Frau Müller-Graf schüttelt den Kopf:»Nein. Aber wie sie es erzählt haben.«
«Verstehe. Kompliment.«
Der Kellner kommt mit frischen Gläsern und einem anderen Wein. Die Flasche lässt er nach dem Einschenken zwischen ihren Gläsern stehen, und Frau Müller-Graf zuckt mit den Schultern:»Ich dachte — zu zweit.«
«Wir werden es schaffen.«
Sie probieren den Wein, und anstatt zu fragen, ob er mit ihrer Auswahl zufrieden sei, stellt sie ihr Glas ab und nickt ihm aufmunternd zu:»Sie wollten erzählen.«
«Meine damalige Freundin also«, sagt er.»Aus Paris. Wir haben beide in Minneapolis promoviert, und sie kannte sich in vielen Dingen besser aus als ich. Mit ihr hab ich auch das erste Mal einen anständigen Wein getrunken. Der hier ist übrigens ziemlich gut. «Obwohl es den Altersunterschied zwischen ihnen betont, holt er Eindrücke aus dem Amerika der Siebzigerjahre hervor und kann sich nicht erinnern, wann er zuletzt von damals gesprochen hat. Bürgerrechtsbewegung und Gegen-Kultur, those fucking hillbillies, wie sein damaliger Vermieter die bunten Anwohner der West Bank nannte. Zufrieden nimmt er zur Kenntnis, dass Katharina ihm gerne zuhört. Der Kellner bringt ihr Essen. Es fällt ihm leicht, so von Sandrine zu sprechen, dass eine Frau sie sympathisch und interessant findet. Ihre Streitgespräche mit weißen Südstaatlern. Ein paar Mal hat er sie am Arm ins Auto ziehen müssen, bevor es brenzlig wurde. Er erwähnt seine jugendliche Begeisterung für Mark Twain und die spätere für Faulkner. Schildert den Mississippi als majestätisch und träge. Wo er sich mit dem schneller fließenden Missouri vereinigt, ist es besonders gut zu erkennen. Ermutigt durch ihr Interesse, versucht er sich an Parodien der Leute, die ihn fragten, ob es in Deutschland Kühlschränke gebe und was er von Hitler halte. Katharina Müller-Graf lacht und fächelt sich mit der Hand Luft zu. Das Essen schmeckt köstlich, und Hartmut weiß nicht, ob er lieber reden oder sich den Mund vollstopfen will. Beides scheint derselben Gier zu entspringen, die desto größer wird, je weiter er ihr nachgibt.

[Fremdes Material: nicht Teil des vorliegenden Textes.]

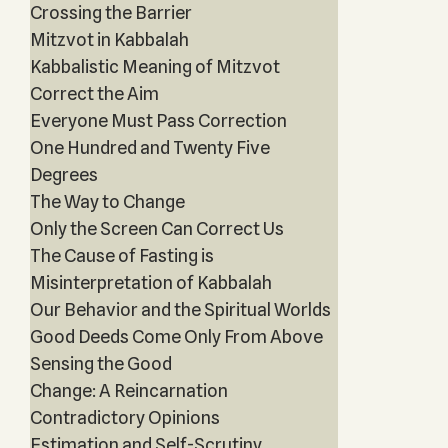
Crossing the Barrier
Mitzvot in Kabbalah
Kabbalistic Meaning of Mitzvot
Correct the Aim
Everyone Must Pass Correction
One Hundred and Twenty Five
Degrees
The Way to Change
Only the Screen Can Correct Us
The Cause of Fasting is
Misinterpretation of Kabbalah
Our Behavior and the Spiritual Worlds
Good Deeds Come Only From Above
Sensing the Good
Change: A Reincarnation
Contradictory Opinions
Estimation and Self-Scrutiny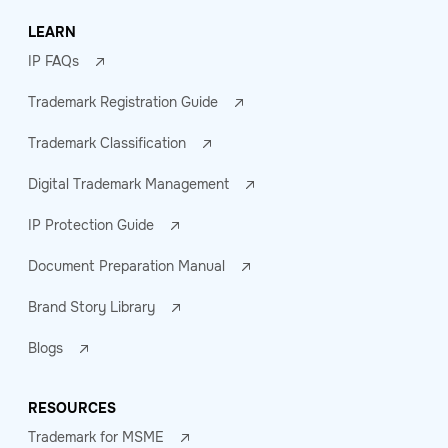
LEARN
IP FAQs
Trademark Registration Guide
Trademark Classification
Digital Trademark Management
IP Protection Guide
Document Preparation Manual
Brand Story Library
Blogs
RESOURCES
Trademark for MSME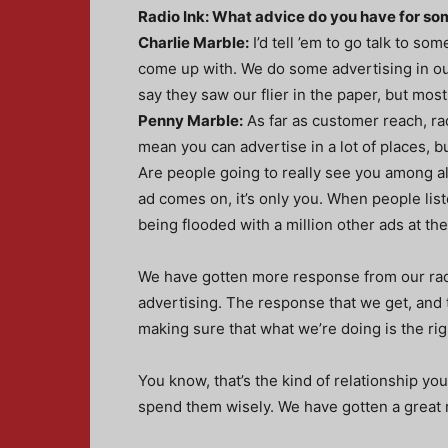
Radio Ink: What advice do you have for so
Charlie Marble:
I’d tell ’em to go talk to s
come up with. We do some advertising in ou
say they saw our flier in the paper, but mos
Penny Marble:
As far as customer reach, rad
mean you can advertise in a lot of places, b
Are people going to really see you among al
ad comes on, it’s only you. When people list
being flooded with a million other ads at th
We have gotten more response from our radi
advertising. The response that we get, and
making sure that what we’re doing is the righ
You know, that’s the kind of relationship y
spend them wisely. We have gotten a great 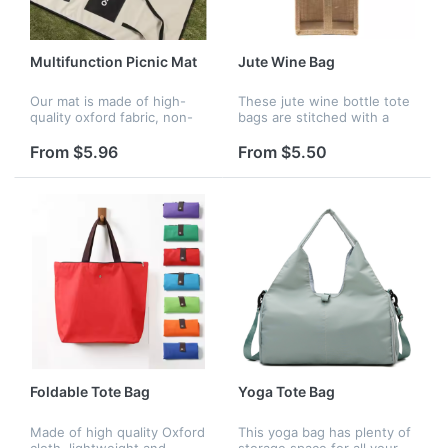
Multifunction Picnic Mat
Jute Wine Bag
Our mat is made of high-
These jute wine bottle tote
quality oxford fabric, non-
bags are stitched with a
toxic, light-weight and
mesh design to enhance
comfortable, it can be used
their stability. The seams
From $5.96
From $5.50
as a picnic mat or a bag.
are tightly stitched and not
The print is elegent and
easily broken. Washable,...
cre...
Foldable Tote Bag
Yoga Tote Bag
Made of high quality Oxford
This yoga bag has plenty of
cloth, lightweight and
storage space for all your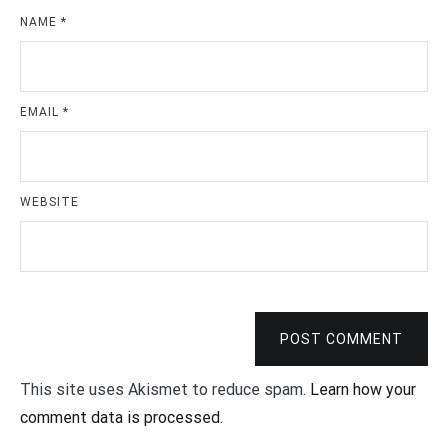
NAME
*
EMAIL
*
WEBSITE
POST COMMENT
This site uses Akismet to reduce spam.
Learn how your
comment data is processed
.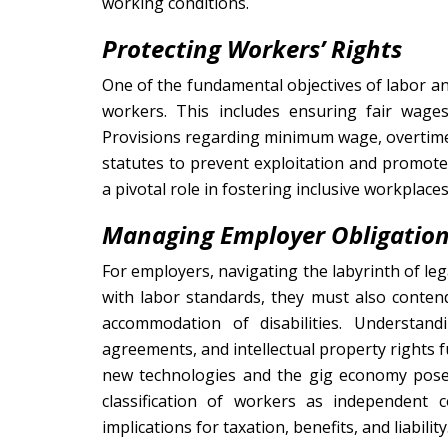
working conditions.
Protecting Workers’ Rights
One of the fundamental objectives of labor an
workers. This includes ensuring fair wage
Provisions regarding minimum wage, overtime 
statutes to prevent exploitation and promote
a pivotal role in fostering inclusive workplaces
Managing Employer Obligatio
For employers, navigating the labyrinth of l
with labor standards, they must also conten
accommodation of disabilities. Understa
agreements, and intellectual property rights 
new technologies and the gig economy pose 
classification of workers as independent c
implications for taxation, benefits, and liability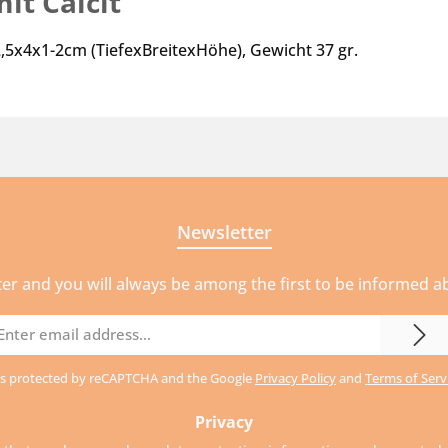
it Calcit"
-2,5x4x1-2cm (TiefexBreitexHöhe), Gewicht 37 gr.
Newsletter
ter and you will always be among the first to be informed 
mail
ddress
e is protected by reCAPTCHA and the Google
Privacy Policy
and
Terms of Serv
Privacy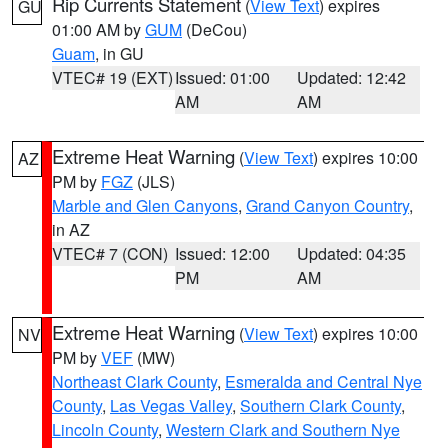
Rip Currents Statement
(
View Text
) expires
GU
01:00 AM by
GUM
(DeCou)
Guam
, in GU
VTEC# 19 (EXT)
Issued: 01:00
Updated: 12:42
AM
AM
Extreme Heat Warning
(
View Text
) expires 10:00
AZ
PM by
FGZ
(JLS)
Marble and Glen Canyons
,
Grand Canyon Country
,
in AZ
VTEC# 7 (CON)
Issued: 12:00
Updated: 04:35
PM
AM
Extreme Heat Warning
(
View Text
) expires 10:00
NV
PM by
VEF
(MW)
Northeast Clark County
,
Esmeralda and Central Nye
County
,
Las Vegas Valley
,
Southern Clark County
,
Lincoln County
,
Western Clark and Southern Nye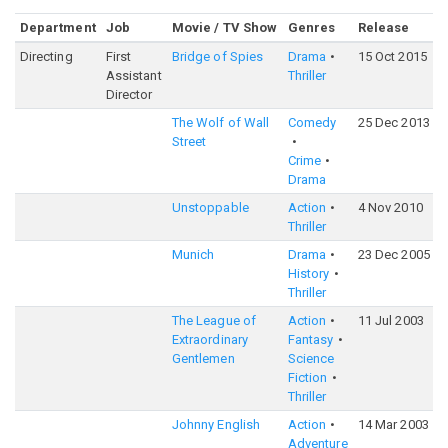
Department
Job
Movie / TV Show
Genres
Release
R
Directing
First
Bridge of Spies
Drama
15 Oct 2015
7
Assistant
Thriller
Director
The Wolf of Wall
Comedy
25 Dec 2013
8
Street
Crime
Drama
Unstoppable
Action
4 Nov 2010
6
Thriller
Munich
Drama
23 Dec 2005
7
History
Thriller
The League of
Action
11 Jul 2003
6
Extraordinary
Fantasy
Gentlemen
Science
Fiction
Thriller
Johnny English
Action
14 Mar 2003
6
Adventure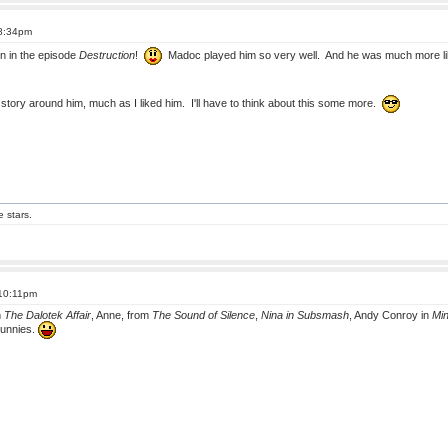
 8:34pm
n in the episode
Destruction
!
Madoc played him so very well. And he was much more lika
 a story around him, much as I liked him. I'll have to think about this some more.
e stars.
 10:11pm
m
The Dalotek Affair
, Anne, from
The Sound of Silence
,
Nina in Subsmash
, Andy Conroy in
Mi
 bunnies.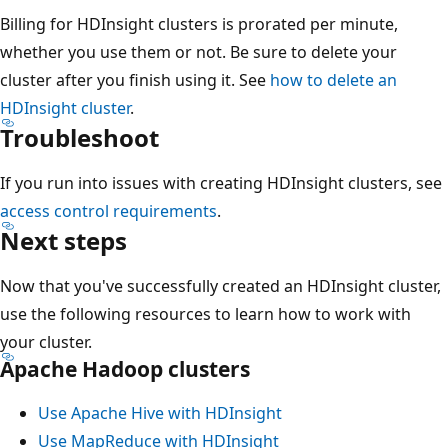
Billing for HDInsight clusters is prorated per minute,
whether you use them or not. Be sure to delete your
cluster after you finish using it. See
how to delete an
HDInsight cluster
.
Troubleshoot
If you run into issues with creating HDInsight clusters, see
access control requirements
.
Next steps
Now that you've successfully created an HDInsight cluster,
use the following resources to learn how to work with
your cluster.
Apache Hadoop clusters
Use Apache Hive with HDInsight
Use MapReduce with HDInsight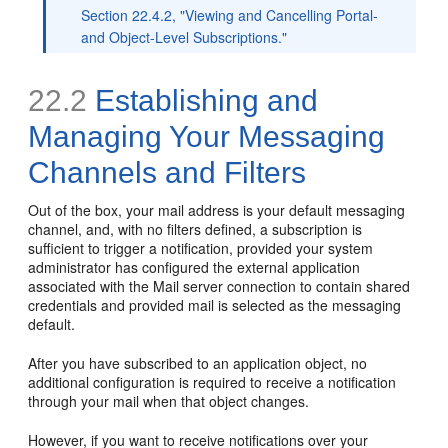
Section 22.4.2, "Viewing and Cancelling Portal-
and Object-Level Subscriptions."
22.2
Establishing and
Managing Your Messaging
Channels and Filters
Out of the box, your mail address is your default messaging
channel, and, with no filters defined, a subscription is
sufficient to trigger a notification, provided your system
administrator has configured the external application
associated with the Mail server connection to contain shared
credentials and provided mail is selected as the messaging
default.
After you have subscribed to an application object, no
additional configuration is required to receive a notification
through your mail when that object changes.
However, if you want to receive notifications over your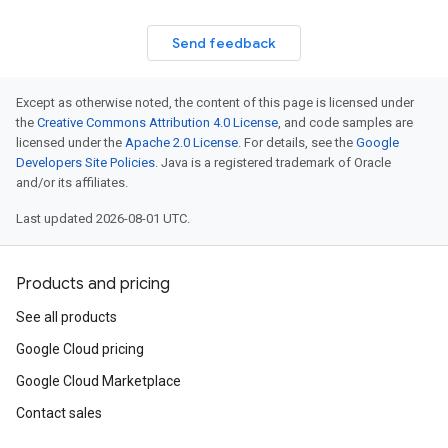
Send feedback
Except as otherwise noted, the content of this page is licensed under
the
Creative Commons Attribution 4.0 License
, and code samples are
licensed under the
Apache 2.0 License
. For details, see the
Google
Developers Site Policies
. Java is a registered trademark of Oracle
and/or its affiliates.
onfigLayer7DdosDefenseConfigThresholdConfigTrafficGranularityConfig
Last updated 2026-08-01 UTC.
onfigLayer7DdosDefenseConfig
fig
Products and pricing
See all products
fConfigExclusionFieldParams
Google Cloud pricing
sEnforceOnKeyConfig
Google Cloud Marketplace
Contact sales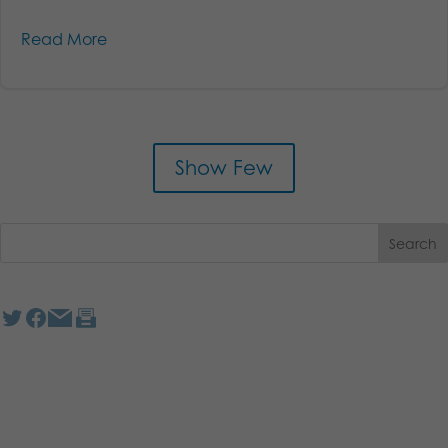
Read More
Show Few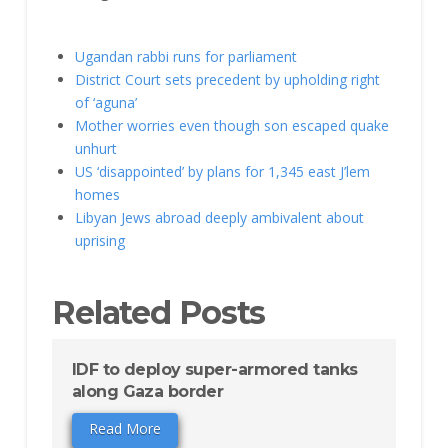
Ugandan rabbi runs for parliament
District Court sets precedent by upholding right
of ‘aguna’
Mother worries even though son escaped quake
unhurt
US ‘disappointed’ by plans for 1,345 east J’lem
homes
Libyan Jews abroad deeply ambivalent about
uprising
Related Posts
IDF to deploy super-armored tanks
along Gaza border
Read More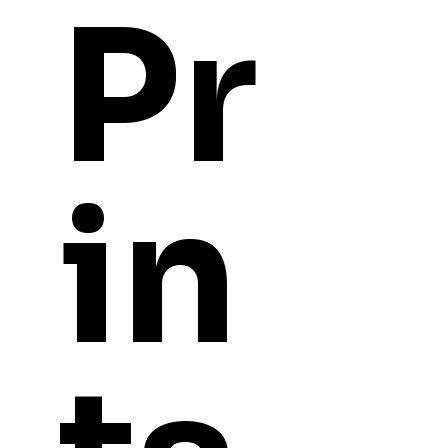
Pr
in
YOU
MIGHT ALSO LI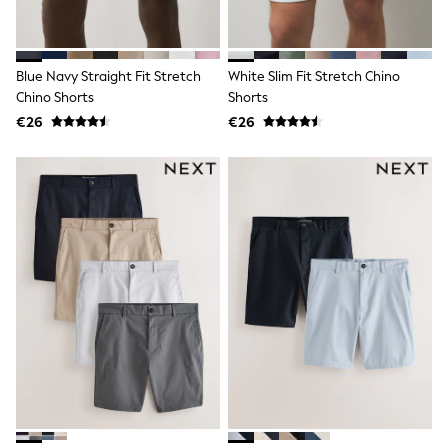
Wide Fit & Extra Wide Fit
Lingerie & Nightwear
All Lingerie
All Night & Lounge
Blue Navy Straight Fit Stretch
White Slim Fit Stretch Chino
Ann Summers
Bras
Chino Shorts
Shorts
Knickers
€26
€26
Shapewear
Loungewear
Pyjamas
Socks & Tights
Dressing Gowns
Wide
Bootcut
Straight
Petite
Skinny
Jeggings
Curve Jeans
Mom
Slim
Crop
Shop All
Bags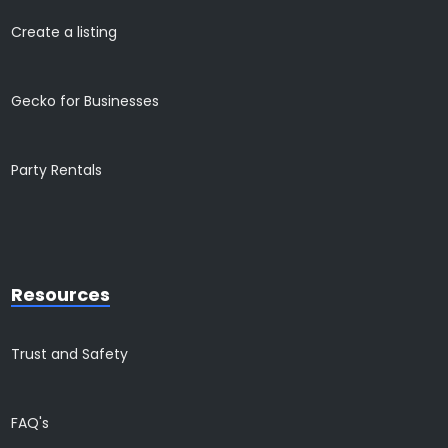
Create a listing
Gecko for Businesses
Party Rentals
Resources
Trust and Safety
FAQ's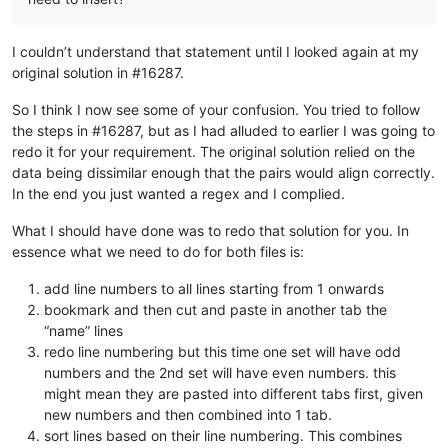
I couldn’t understand that statement until I looked again at my
original solution in #16287.
So I think I now see some of your confusion. You tried to follow
the steps in #16287, but as I had alluded to earlier I was going to
redo it for your requirement. The original solution relied on the
data being dissimilar enough that the pairs would align correctly.
In the end you just wanted a regex and I complied.
What I should have done was to redo that solution for you. In
essence what we need to do for both files is:
add line numbers to all lines starting from 1 onwards
bookmark and then cut and paste in another tab the
“name” lines
redo line numbering but this time one set will have odd
numbers and the 2nd set will have even numbers. this
might mean they are pasted into different tabs first, given
new numbers and then combined into 1 tab.
sort lines based on their line numbering. This combines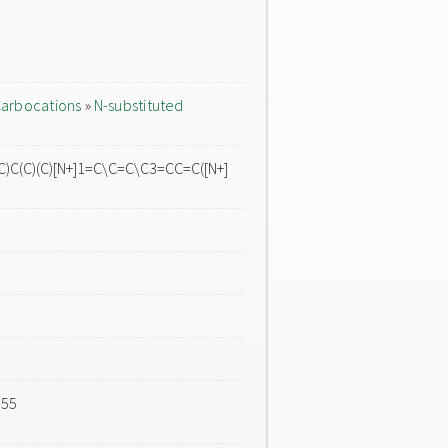
arbocations
»
N-substituted
C(C)(C)[N+]1=C\C=C\C3=CC=C([N+]
555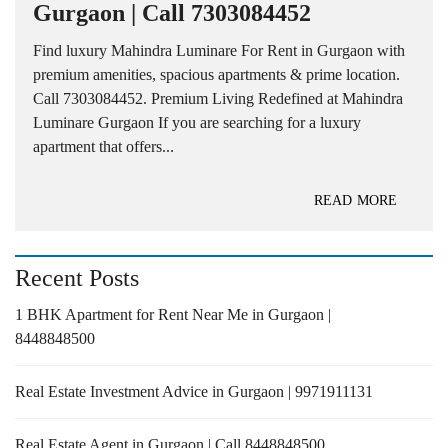
Gurgaon | Call 7303084452
Find luxury Mahindra Luminare For Rent in Gurgaon with
premium amenities, spacious apartments & prime location.
Call 7303084452. Premium Living Redefined at Mahindra
Luminare Gurgaon If you are searching for a luxury
apartment that offers...
READ MORE
Recent Posts
1 BHK Apartment for Rent Near Me in Gurgaon |
8448848500
Real Estate Investment Advice in Gurgaon | 9971911131
Real Estate Agent in Gurgaon | Call 8448848500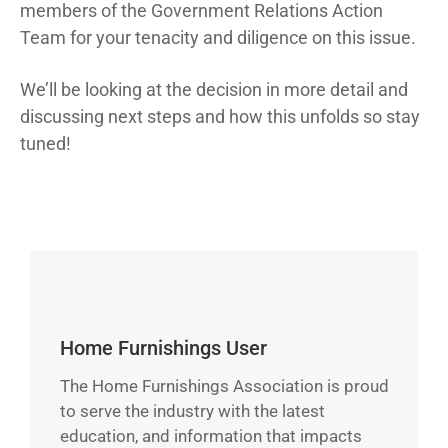
members of the Government Relations Action
Team for your tenacity and diligence on this issue.
We’ll be looking at the decision in more detail and
discussing next steps and how this unfolds so stay
tuned!
Home Furnishings User
The Home Furnishings Association is proud
to serve the industry with the latest
education, and information that impacts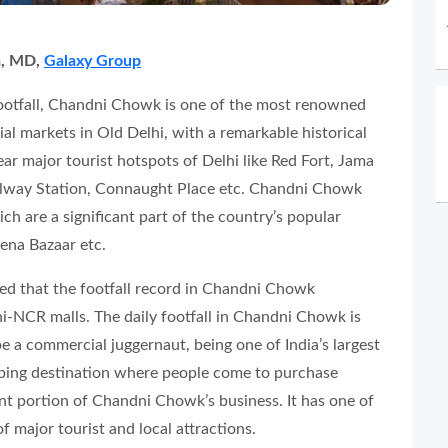
a, MD,
Galaxy Group
footfall, Chandni Chowk is one of the most renowned
l markets in Old Delhi, with a remarkable historical
near major tourist hotspots of Delhi like Red Fort, Jama
ilway Station, Connaught Place etc. Chandni Chowk
h are a significant part of the country’s popular
eena Bazaar etc.
wed that the footfall record in Chandni Chowk
i-NCR malls. The daily footfall in Chandni Chowk is
be a commercial juggernaut, being one of India’s largest
opping destination where people come to purchase
cant portion of Chandni Chowk’s business. It has one of
f major tourist and local attractions.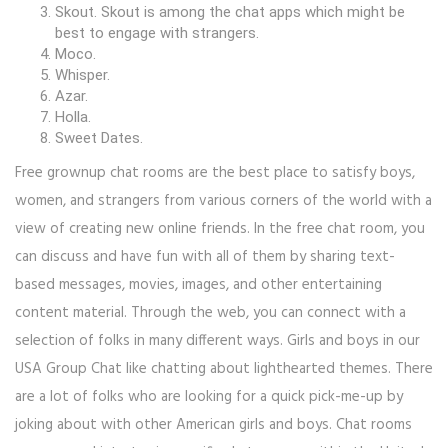
Skout. Skout is among the chat apps which might be
best to engage with strangers.
Moco.
Whisper.
Azar.
Holla.
Sweet Dates.
Free grownup chat rooms are the best place to satisfy boys,
women, and strangers from various corners of the world with a
view of creating new online friends. In the free chat room, you
can discuss and have fun with all of them by sharing text-
based messages, movies, images, and other entertaining
content material. Through the web, you can connect with a
selection of folks in many different ways. Girls and boys in our
USA Group Chat like chatting about lighthearted themes. There
are a lot of folks who are looking for a quick pick-me-up by
joking about with other American girls and boys. Chat rooms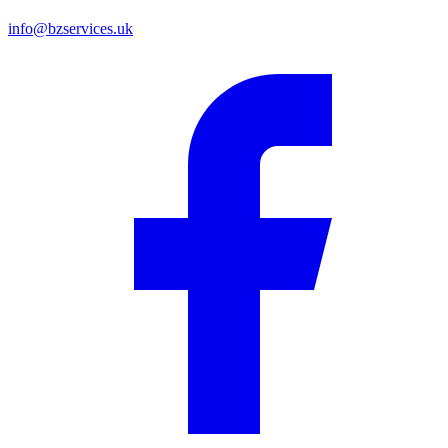
info@bzservices.uk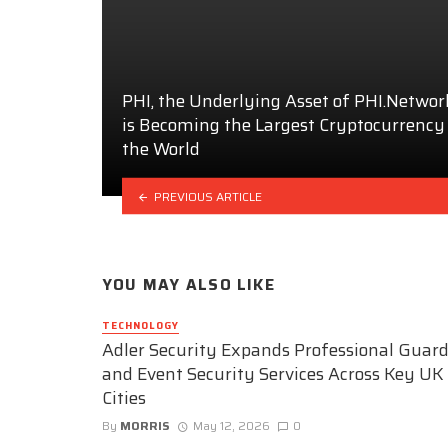
PHI, the Underlying Asset of PHI.Networ
is Becoming the Largest Cryptocurrency
the World
PREVIOUS ARTICLE
YOU MAY ALSO LIKE
TECHNOLOGY
Adler Security Expands Professional Guar
and Event Security Services Across Key UK
Cities
By
MORRIS
May 12, 2026
0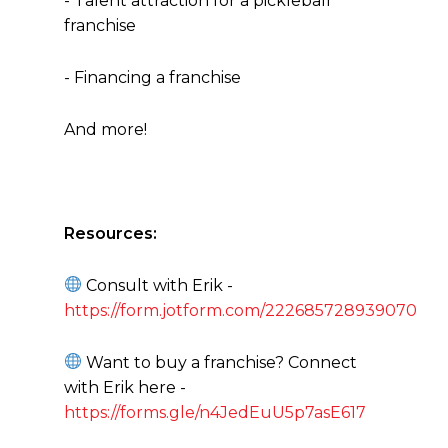
- Talent attraction for a pickleball
franchise
- Financing a franchise
And more!
Resources:
Consult with Erik -
https://form.jotform.com/222685728939070
Want to buy a franchise? Connect
with Erik here -
https://forms.gle/n4JedEuU5p7asE617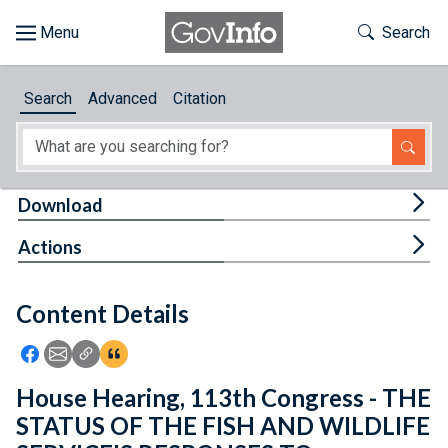
Skip to main content
Start of main content
Toggle Th
Search
Browse
Search
Advanced
Citation
About
Developers
Tog
Download
Features
Tog
Actions
Help
Content Details
Feedback
Icon: Share using Facebook
Icon: Share using Email
Icon: Copy Link URL
Icon:View Citations
House Hearing, 113th Congress - THE
STATUS OF THE FISH AND WILDLIFE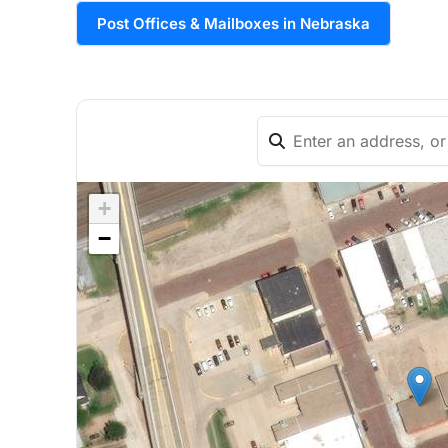
Post Offices & Mailboxes in Nebraska
+
−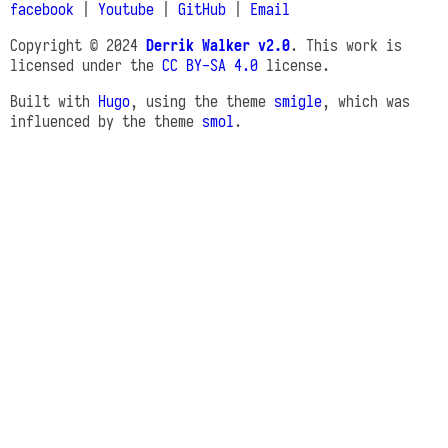
facebook
|
Youtube
|
GitHub
|
Email
Copyright © 2024
Derrik Walker v2.0
. This work is
licensed under the
CC BY-SA 4.0
license.
Built with
Hugo
, using the theme
smigle
, which was
influenced by the theme
smol
.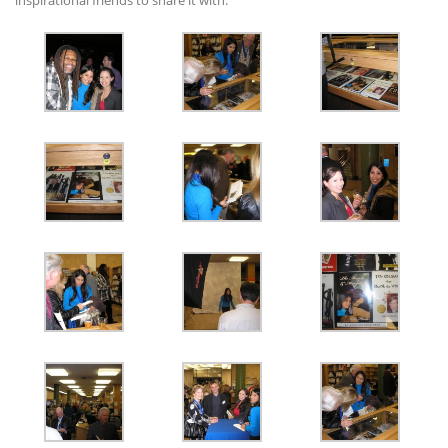
inspirational friends to share it with.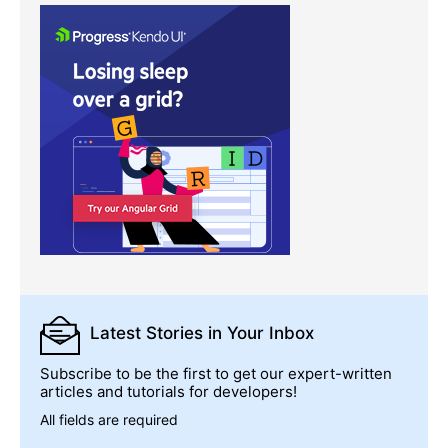
Latest Stories
in Your Inbox
Subscribe to be the first to get our expert-written
articles and tutorials for developers!
All fields are required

«Kennen Sie den Film Thelma & Louise ?«, fragt er kauend.
«Einer meiner Lieblingsfilme.«
«Mit dem gleichen Wagen waren wir unterwegs. «Klingt nach Aufschneiderei, stimmt aber.»Einem 1966er T-Bird. Wollte meine Freundin unbedingt haben. Hinterm Steuer hat man das Gefühl, in einer Motoryacht zu sitzen.«
«Okay. «In ihrem Gesicht spiegelt sich die verlockende Vorstellung, jung, verliebt und frei zu sein und mit offenem Verdeck durchs Land zu fahren. Einen Moment lang kann Hartmut nur staunen, dass es für ihn gar keine Vorstellung ist, sondern etwas, das er tatsächlich erlebt hat.
«Meine erste große Reise«, sagt er.»Dinge, die man nicht vergisst.«
«Wenn ich die Zeit zurückholen könnte, würde ich später heiraten und Mutter werden. Und vorher mehr von der Welt sehen.«
«Der Fluss ging durch alles mitten hindurch, das ganze Land. Wir mussten ihm einfach nur folgen. Meistens haben die beiden Ufer zu verschiedenen Bundesstaaten gehört. Auf unserem Campus in Minneapolis hieß es East Bank und West Bank. Ich hab am Westufer gewohnt und auf dem Weg zum Unterricht jeden Tag den Mississippi überquert. Und jedes Mal gedacht, wow, der Mississippi. Aufgewachsen bin ich an der Lahn.«
«Darf ich fragen, ob Sie noch Kontakt haben zu dieser Sandrine?«Frau Müller-Graf krempelt die Ärmel ihrer Bluse auf.
Hartmut deutet auf seinen vollen Mund und lässt sich Zeit mit dem Kauen. Darf sie? Es fällt ihm schwer, den BH-Träger zu ignorieren, der unter ihrer Bluse zu erkennen ist.